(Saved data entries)
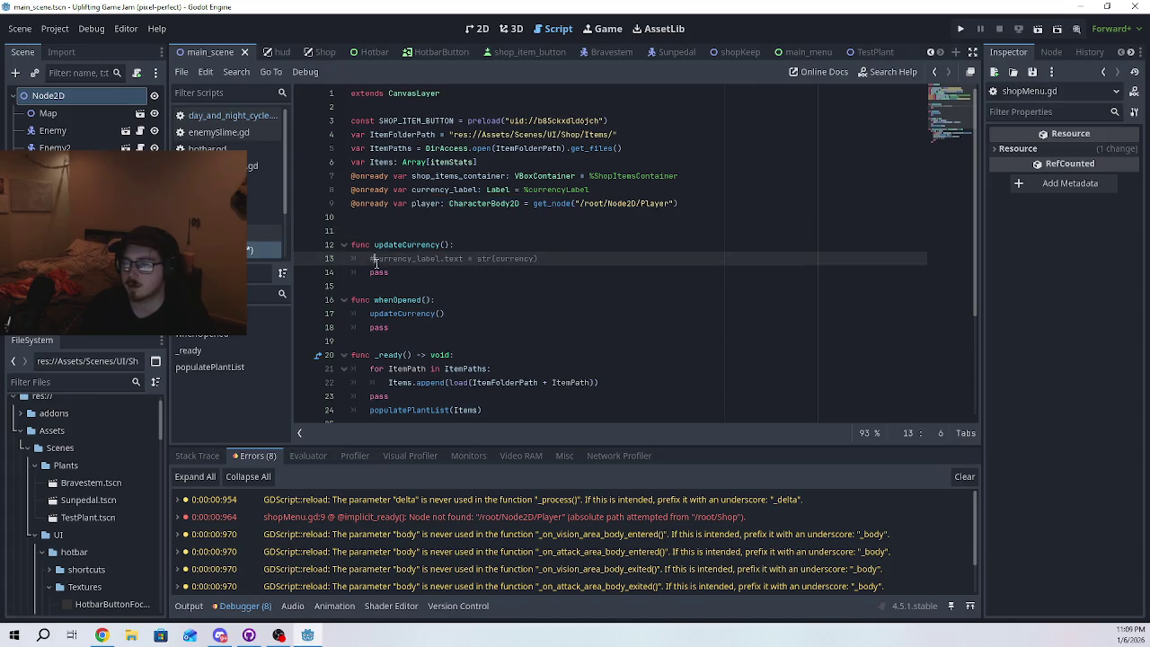
pyautogui.press('BackSpace')
pyautogui.click(418, 225)
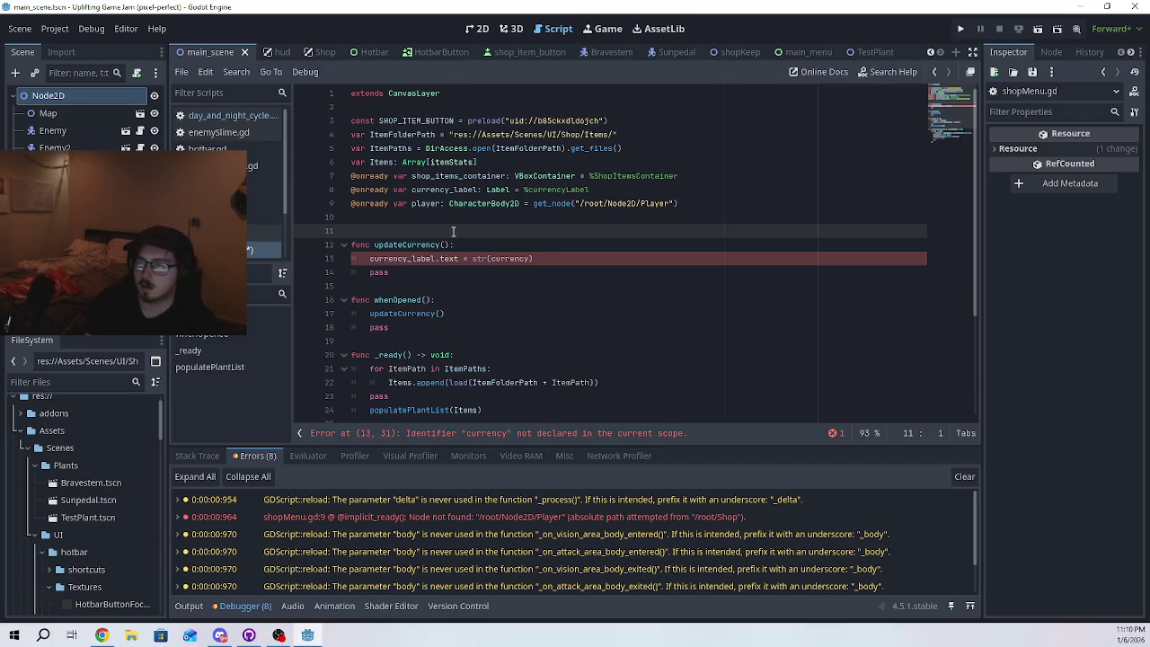
pyautogui.press('Return')
pyautogui.press('Up')
pyautogui.write('@on')
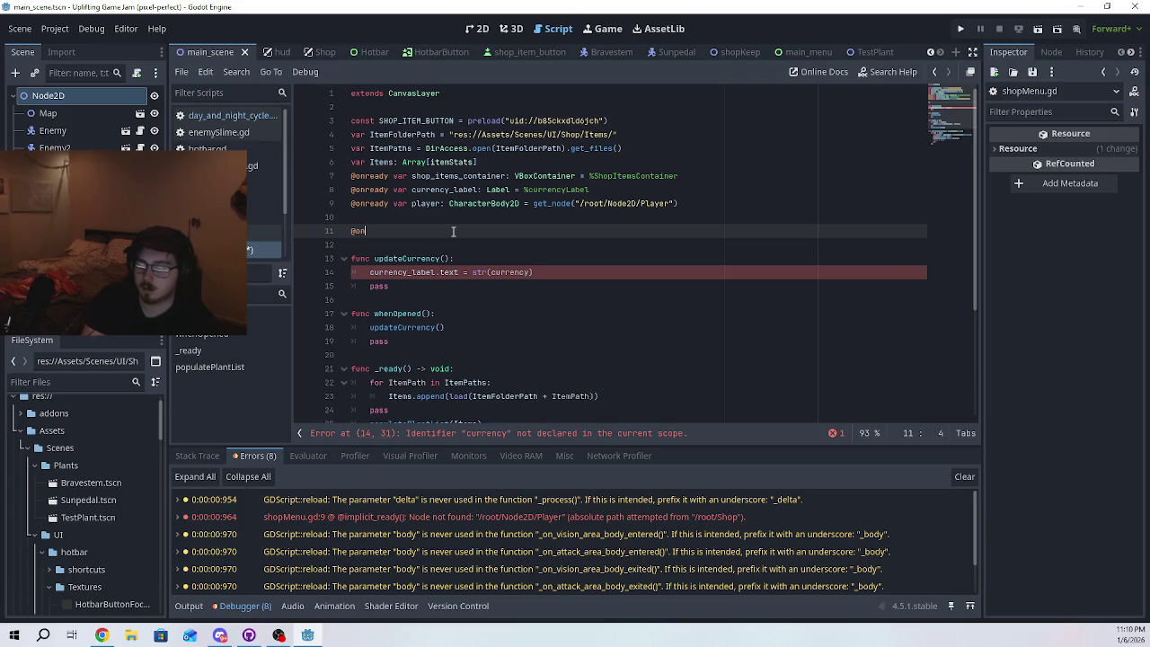
pyautogui.write('ready var cu')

- TASK
Reproduce nothing but the lines that run from the line containing "pyautogui.press('Up')" through the last line of the records, inclusive. Omit the pictures.

- ANSWER
pyautogui.press('Up')
pyautogui.write('@on')
pyautogui.write('ready var cu')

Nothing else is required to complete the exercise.